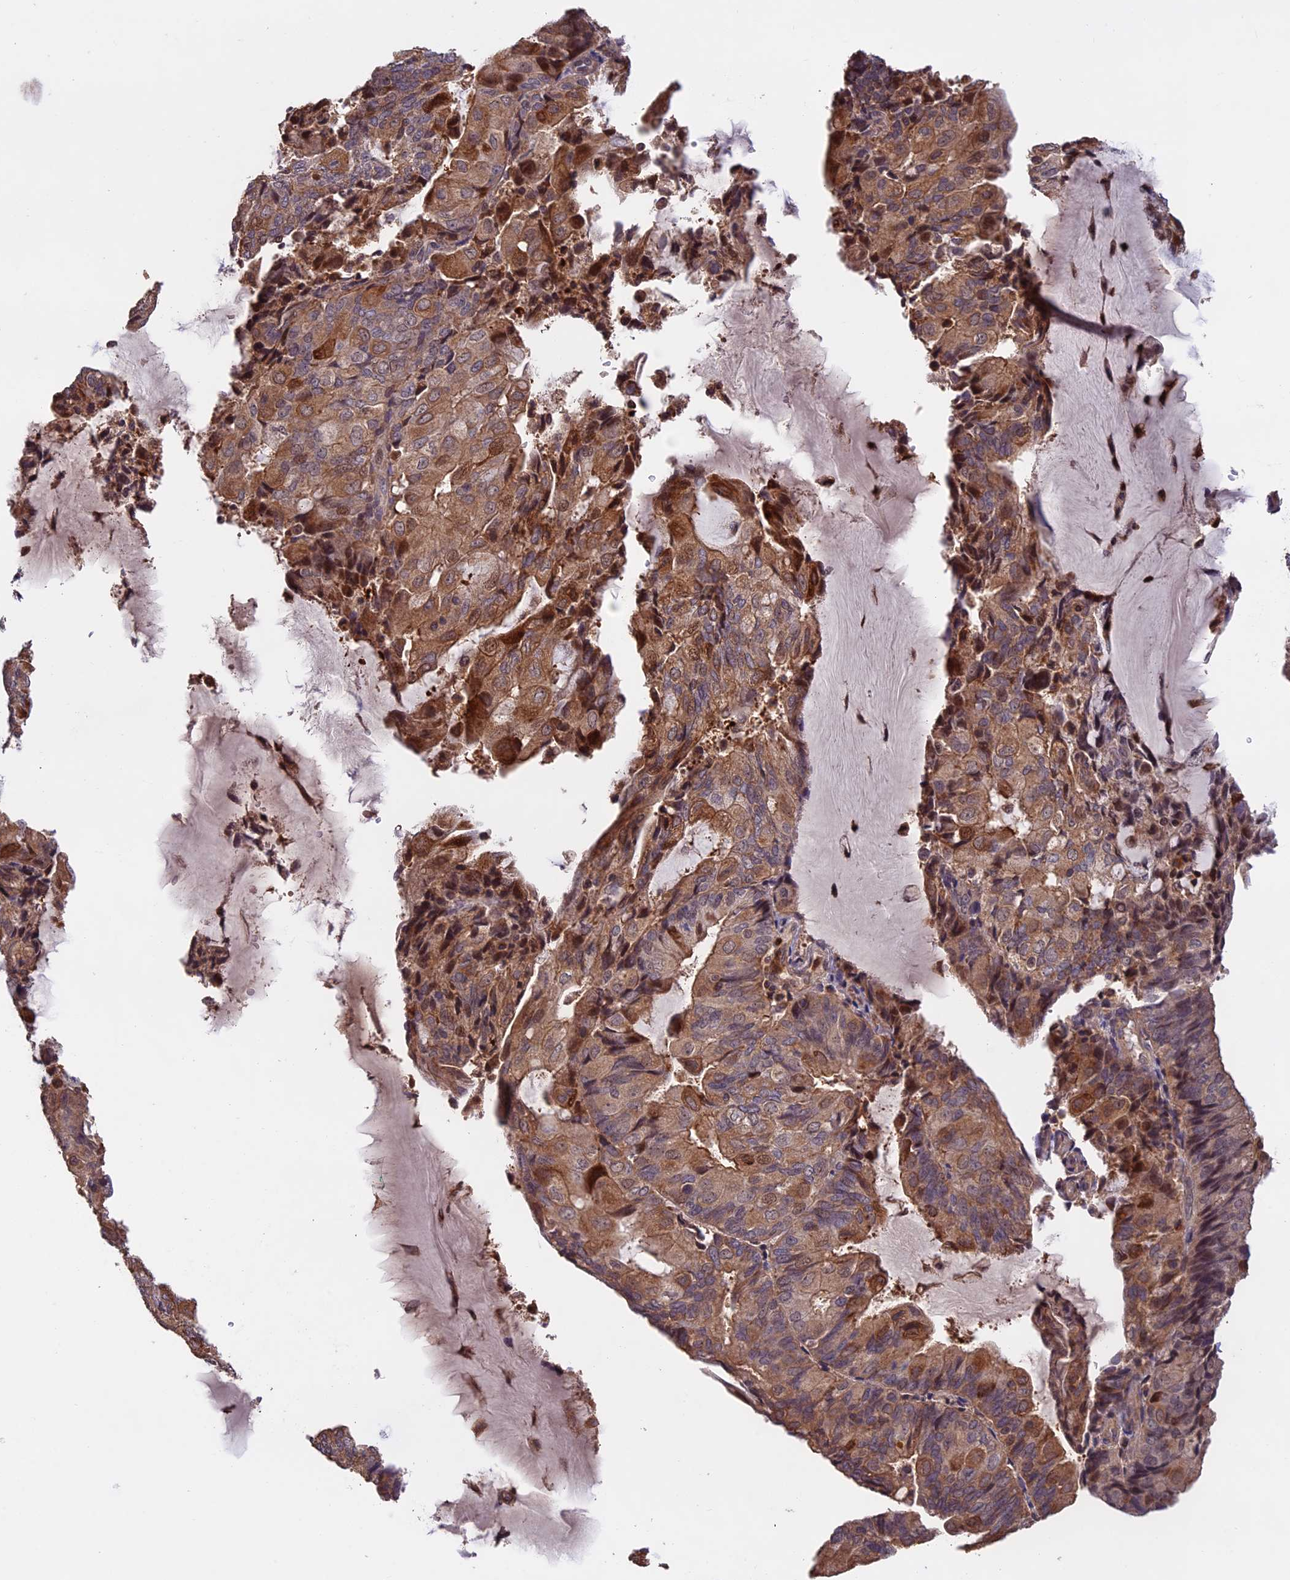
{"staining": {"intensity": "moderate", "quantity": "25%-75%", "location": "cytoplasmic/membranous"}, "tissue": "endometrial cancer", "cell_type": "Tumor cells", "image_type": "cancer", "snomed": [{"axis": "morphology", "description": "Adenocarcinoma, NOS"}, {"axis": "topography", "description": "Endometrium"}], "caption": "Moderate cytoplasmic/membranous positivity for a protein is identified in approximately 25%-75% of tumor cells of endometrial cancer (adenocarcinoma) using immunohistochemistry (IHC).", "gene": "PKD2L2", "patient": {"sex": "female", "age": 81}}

==

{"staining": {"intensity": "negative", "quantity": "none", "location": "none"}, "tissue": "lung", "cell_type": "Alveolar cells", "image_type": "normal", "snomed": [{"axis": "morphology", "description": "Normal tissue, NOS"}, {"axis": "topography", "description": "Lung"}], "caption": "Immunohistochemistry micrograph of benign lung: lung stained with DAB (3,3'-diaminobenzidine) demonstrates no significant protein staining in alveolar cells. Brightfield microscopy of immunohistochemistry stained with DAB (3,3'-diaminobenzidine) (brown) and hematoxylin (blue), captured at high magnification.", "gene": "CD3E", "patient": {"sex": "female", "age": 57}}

==

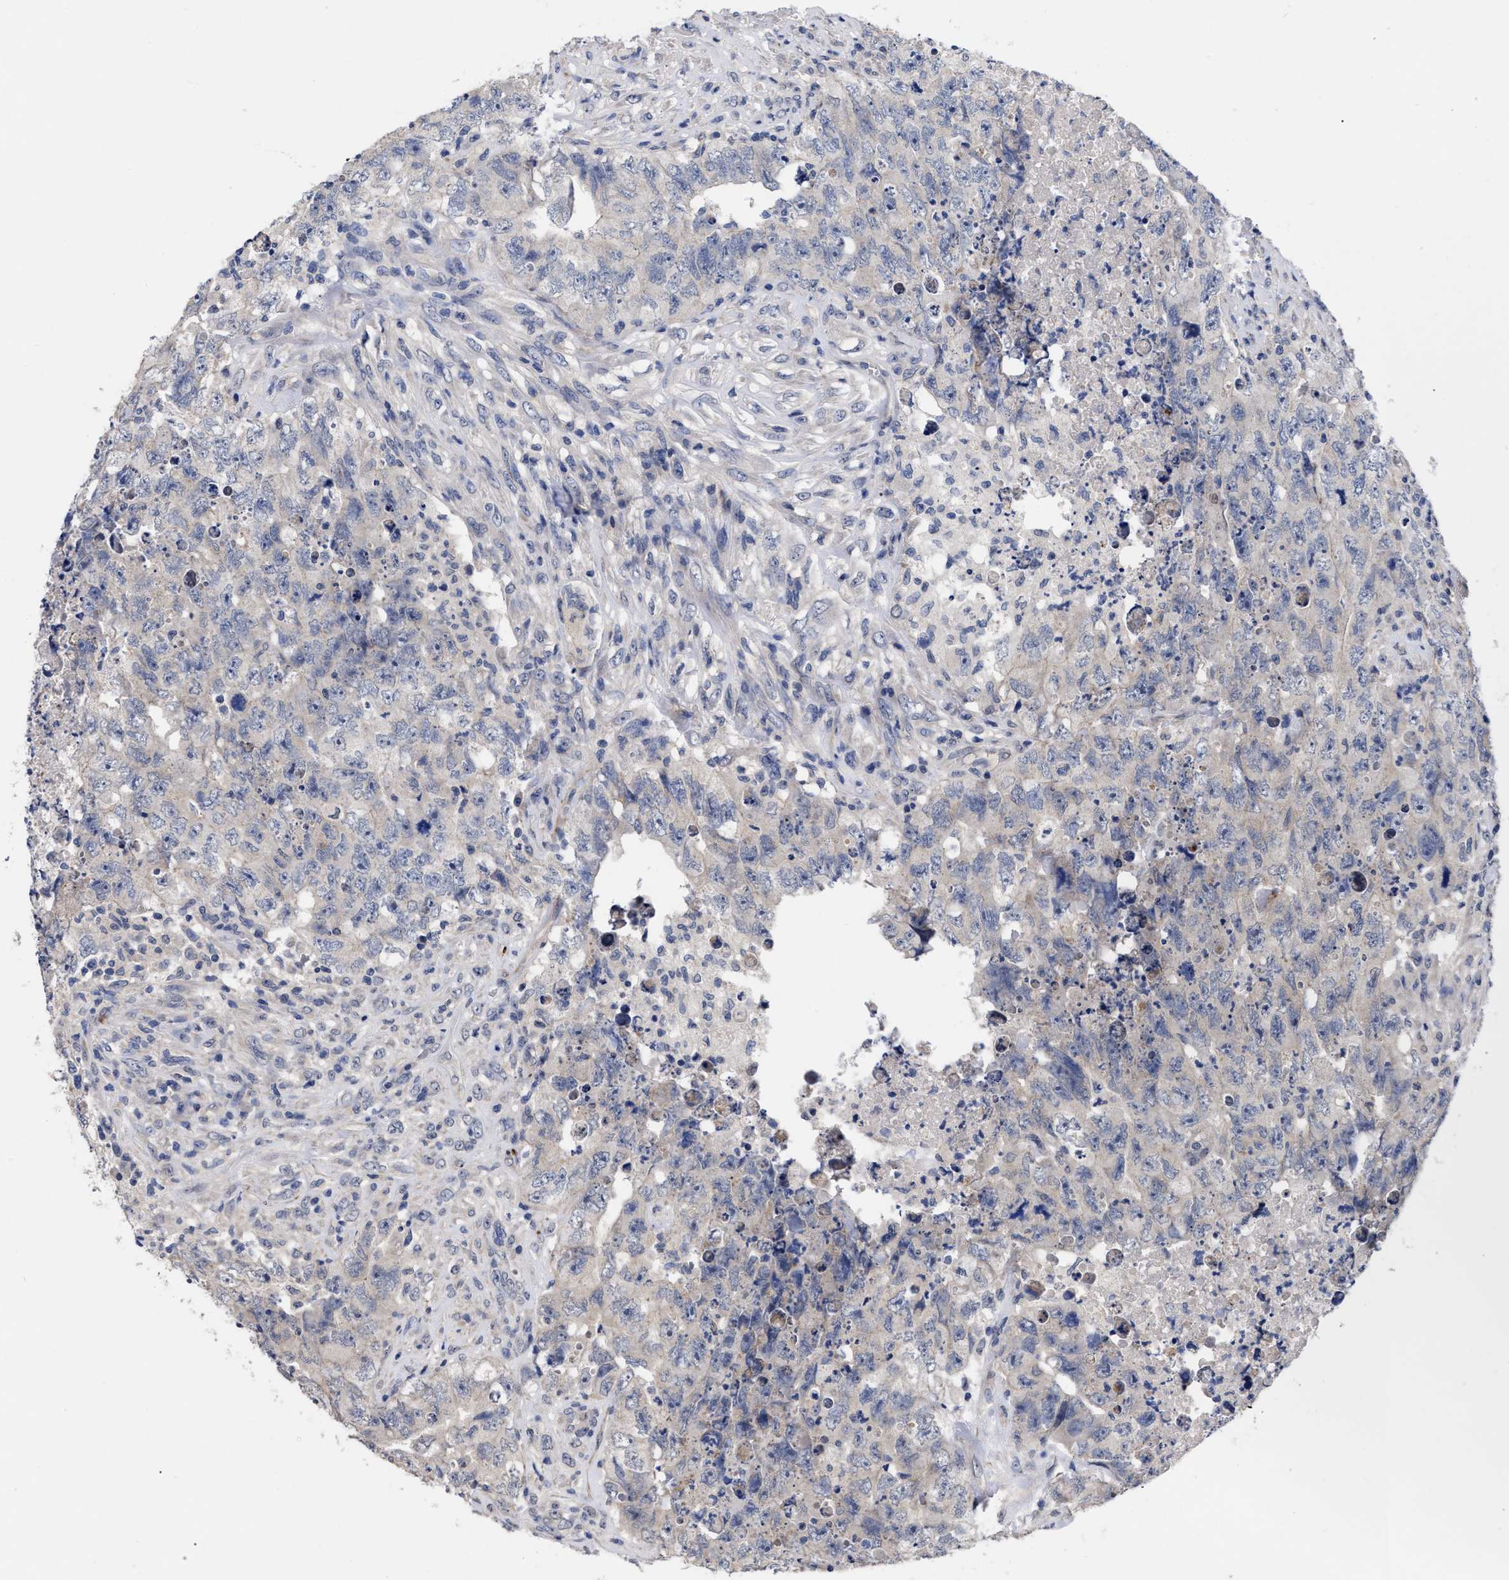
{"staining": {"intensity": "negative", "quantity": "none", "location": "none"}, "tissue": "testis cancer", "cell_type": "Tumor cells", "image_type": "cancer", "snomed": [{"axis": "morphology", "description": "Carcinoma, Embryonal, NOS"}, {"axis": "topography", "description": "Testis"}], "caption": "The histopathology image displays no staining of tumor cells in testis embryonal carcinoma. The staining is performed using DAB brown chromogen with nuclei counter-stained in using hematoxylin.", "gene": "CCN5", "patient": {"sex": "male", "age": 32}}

## TASK OBJECTIVE
The word is "cancer". Copy every line above where it appears.

## TASK RESPONSE
{"staining": {"intensity": "moderate", "quantity": "25%-75%", "location": "cytoplasmic/membranous"}, "tissue": "endometrial cancer", "cell_type": "Tumor cells", "image_type": "cancer", "snomed": [{"axis": "morphology", "description": "Adenocarcinoma, NOS"}, {"axis": "topography", "description": "Endometrium"}], "caption": "Moderate cytoplasmic/membranous positivity for a protein is identified in approximately 25%-75% of tumor cells of endometrial cancer (adenocarcinoma) using immunohistochemistry (IHC).", "gene": "PKD2L2", "patient": {"sex": "female", "age": 81}}
{"staining": {"intensity": "negative", "quantity": "none", "location": "none"}, "tissue": "testis cancer", "cell_type": "Tumor cells", "image_type": "cancer", "snomed": [{"axis": "morphology", "description": "Carcinoma, Embryonal, NOS"}, {"axis": "topography", "description": "Testis"}], "caption": "The histopathology image displays no staining of tumor cells in testis embryonal carcinoma. The staining is performed using DAB brown chromogen with nuclei counter-stained in using hematoxylin.", "gene": "CCN5", "patient": {"sex": "male", "age": 32}}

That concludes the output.